ZC: Your background is with the IMF. Drawing on that experience—do financial crises of the size and scope of what we've just experienced take place without widespread fraud?
SJ: It's a good question. You never know how much fraud there is unless big banks actually collapse. You can see this around Lehman. We knew Lehman was a sharp operator, we knew Lehman was really skating along the edge in many ways, but we didn't know they were engaged in outright fraud. And in fact, even after the revelations about their Repo 105 plan to hide assets from investors, we still don't know if that behavior can be proved fraudulent in a court of law.
They certainly bent the rules massively. They certainly misrepresented things to their investors and to the market. Whether they can be held accountable for that is another question, unfortunately.
But you never really find out about fraud until the company collapses, because after that, nobody wants to do business with them anymore, and nobody wants to cover for them. Nobody thinks, "If I get tough on Lehman, they won't give me any more good trades," because Lehman is gone.
This is what protects the big guys right now, the J.P. Morgans, even Citigroup, which most people on Wall Street really dislike and regard as very poorly run. Even Citi is immune from some level of criticism because there are hedge fund people and people on Wall Street who are very knowledgeable and want to do business with those companies going forward. As long as a company stays in business, the public will never know what was fraudulent and what was not.
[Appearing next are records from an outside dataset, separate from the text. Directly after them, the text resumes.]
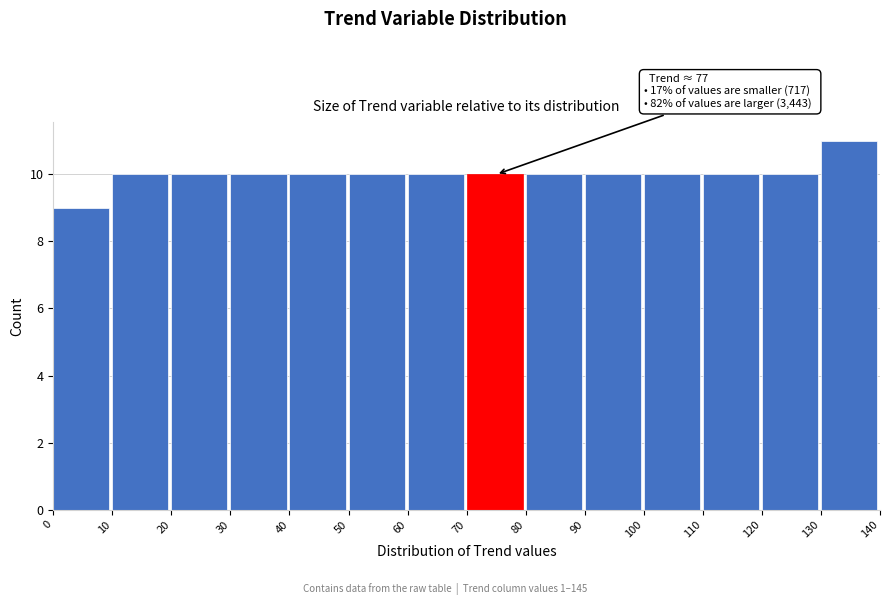

Over which range of the x-axis is the bar tallest?

130 to 140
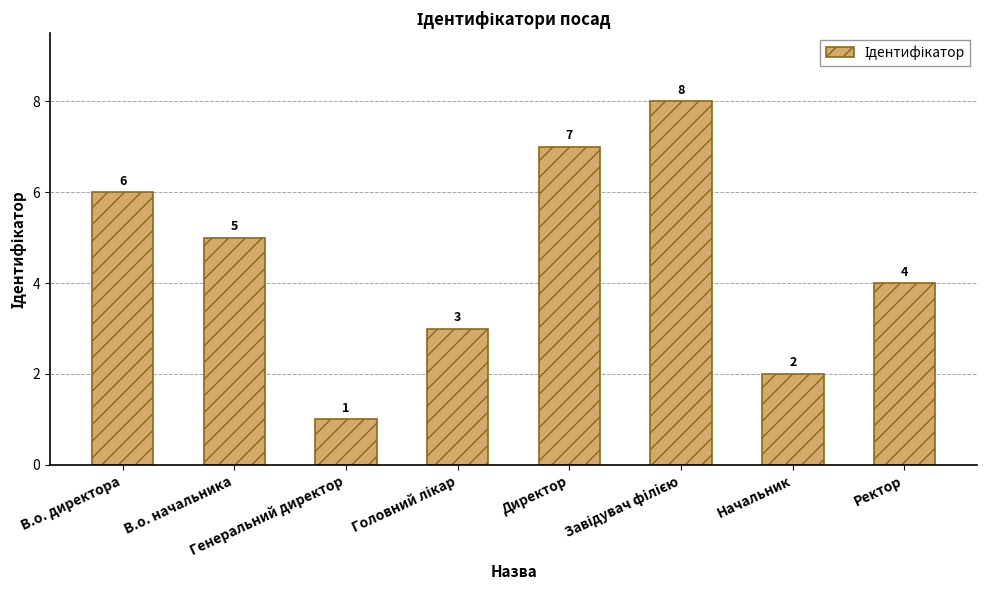

What is the difference between the maximum and second lowest values?

6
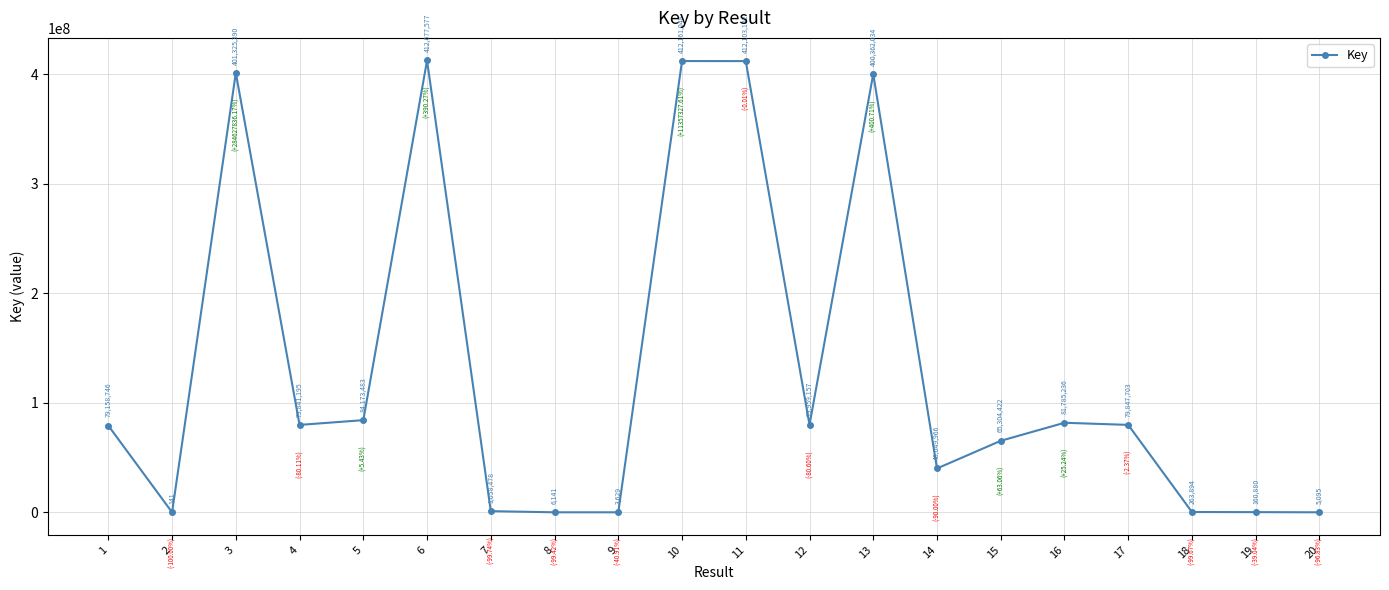

How many interior local peaks (higher than both neighbors) does the data have?

5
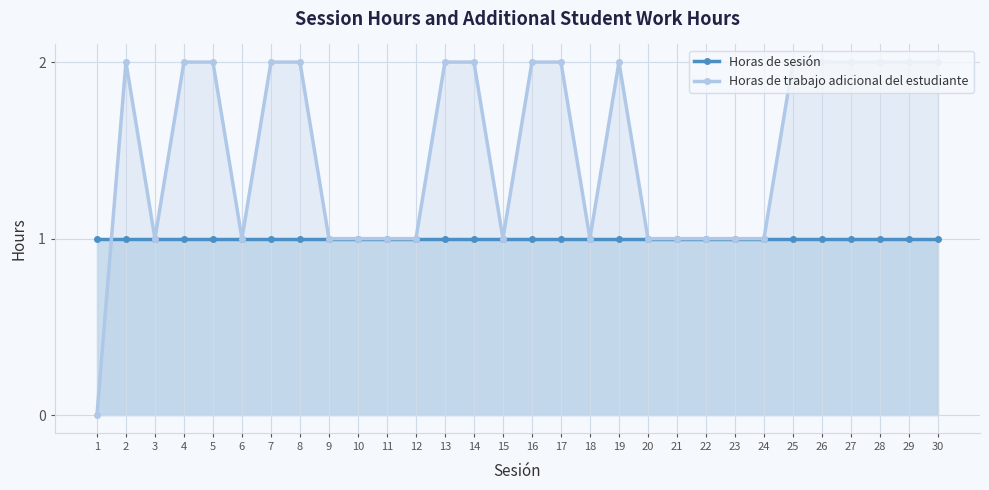

What is the value of the Horas de sesión point at the 25th from the left?

1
ZC: So what's the difference between an Enron-style scandal where people go to jail and what we just lived through?
SJ: I think there are a lot of parallels. With Enron, we never found out about anything until the firm collapsed. After that, there were prosecutions. So we should wait and see how things play out. But the rules that apply to the financial sector are very loosey-goosey, and much more open to interpretation and exploitation than the rules that apply to other companies. Enron was sort of a weird hybrid that committed many financial infractions, but they weren't a bank, and they didn't have the kind of protection that you get from being a bank and being regarded as central to the credit system.
ZC: But they were involved in the derivatives market, and they did engage in accounting hijinks.
SJ: Right, although by today's standards, of course, they were small-scale and primitive.
ZC: But shouldn't that scandal have sounded an alarm somewhere? Shouldn't there have been some broader federal response after Enron?
SJ: Well, the big alarm bell was the failure of the Long-Term Capital Management hedge fund in 1998. And the extraordinary thing, which we point out in 13 Bankers , is that Brooksley Born actually rang the alarm bell before the Long-Term Capital Management crisis, and she was ignored, marginalized and attacked for it.
I think Enron was actually misconstrued, because people dismissed it, saying it was just fraud, they just failed to disclose important things to shareholders. And we did get the Sarbanes-Oxley Act out of it, and I don't think that was a bad idea. But the response did not cut to what now appears to be the heart of the problem.